Proving logical equivalence: $P \Leftrightarrow P \vee (P \wedge Q)$

Question

I'm a first year CS student about to write his first term test and this question is part of our practice package. I have not been successful in writing a sequence of equivalences to justify this proof.

$P \Leftrightarrow P \vee (P \wedge Q)$

I've tried using the distributive property and simplifying conjunction and disjunction pairs on the right side but have only got to this step so far.

$$P \vee (P \wedge Q) \\ \Leftrightarrow (P \vee P) \wedge (P \wedge P) \\ \Leftrightarrow P \wedge P \wedge Q \\ \Leftrightarrow P \wedge Q$$

Is there a "trick" for these types of proofs? A special technique? Any form of help is appreciated!

Answer 1

We prove each direction of the double implication. $$A \equiv B \Leftrightarrow (A\Rightarrow B) \land (B \Rightarrow A)$$Note that

$$P \implies (P \lor (P\land Q))\equiv \lnot P \lor P \lor (P\land Q)\equiv T \lor (P\land Q) \equiv T\tag{$\Rightarrow$}$$

Note: In the preceding string of equivalencies, $T$ denotes "true", and infact, we see that the forward implication is a tautology. Now, for the $\Leftarrow$ direction:

$$P\lor (P \land Q) \equiv (P\lor P) \land (P \lor Q) \equiv P \land (P \lor Q) \implies P\tag{$\Leftarrow$}$$

Therefore $$P \iff (P \lor (P \land Q))$$

Answer 2

Suppose first that P is true. From there you want to show that either P is true or P and Q are true. This basically follows.
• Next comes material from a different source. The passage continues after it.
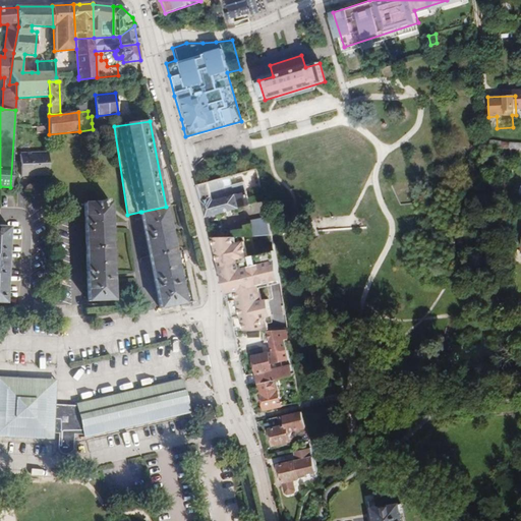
[(48,153),(20,154),(21,176),(49,175),(48,153)]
Then you want to suppose that P or P and Q are true. Take two cases. The first where P is true to show that P is true and then the second where P and Q are true. You want to then show that P is true.

Answer 3

Here is a simple direct way to prove this: \begin{align} & P \Leftrightarrow P \lor (P \land Q) \\ \Leftrightarrow & \;\;\;\;\;\text{"$\;p \lor q \Leftrightarrow q\;$ is one of the many ways to write $\;p \Rightarrow q\;$"} \\ & P \land Q \Rightarrow P \\ \Leftrightarrow & \;\;\;\;\;\text{"$\;\lnot p \lor q\;$ is another way to write $\;p \Rightarrow q\;$; DeMorgan"} \\ & \lnot P \lor \lnot Q \lor P \\ \Leftrightarrow & \;\;\;\;\;\text{"simplify: excluded middle; $\;p \lor \text{true} \Leftrightarrow \text{true}\;$"} \\ & \text{true} \\ \end{align}

Answer 4

Left to right:
If a in P then a in P and also a in P U Q then a in P ^ (P U Q)

Right to left:
If a in P ^ (P U Q) then a in P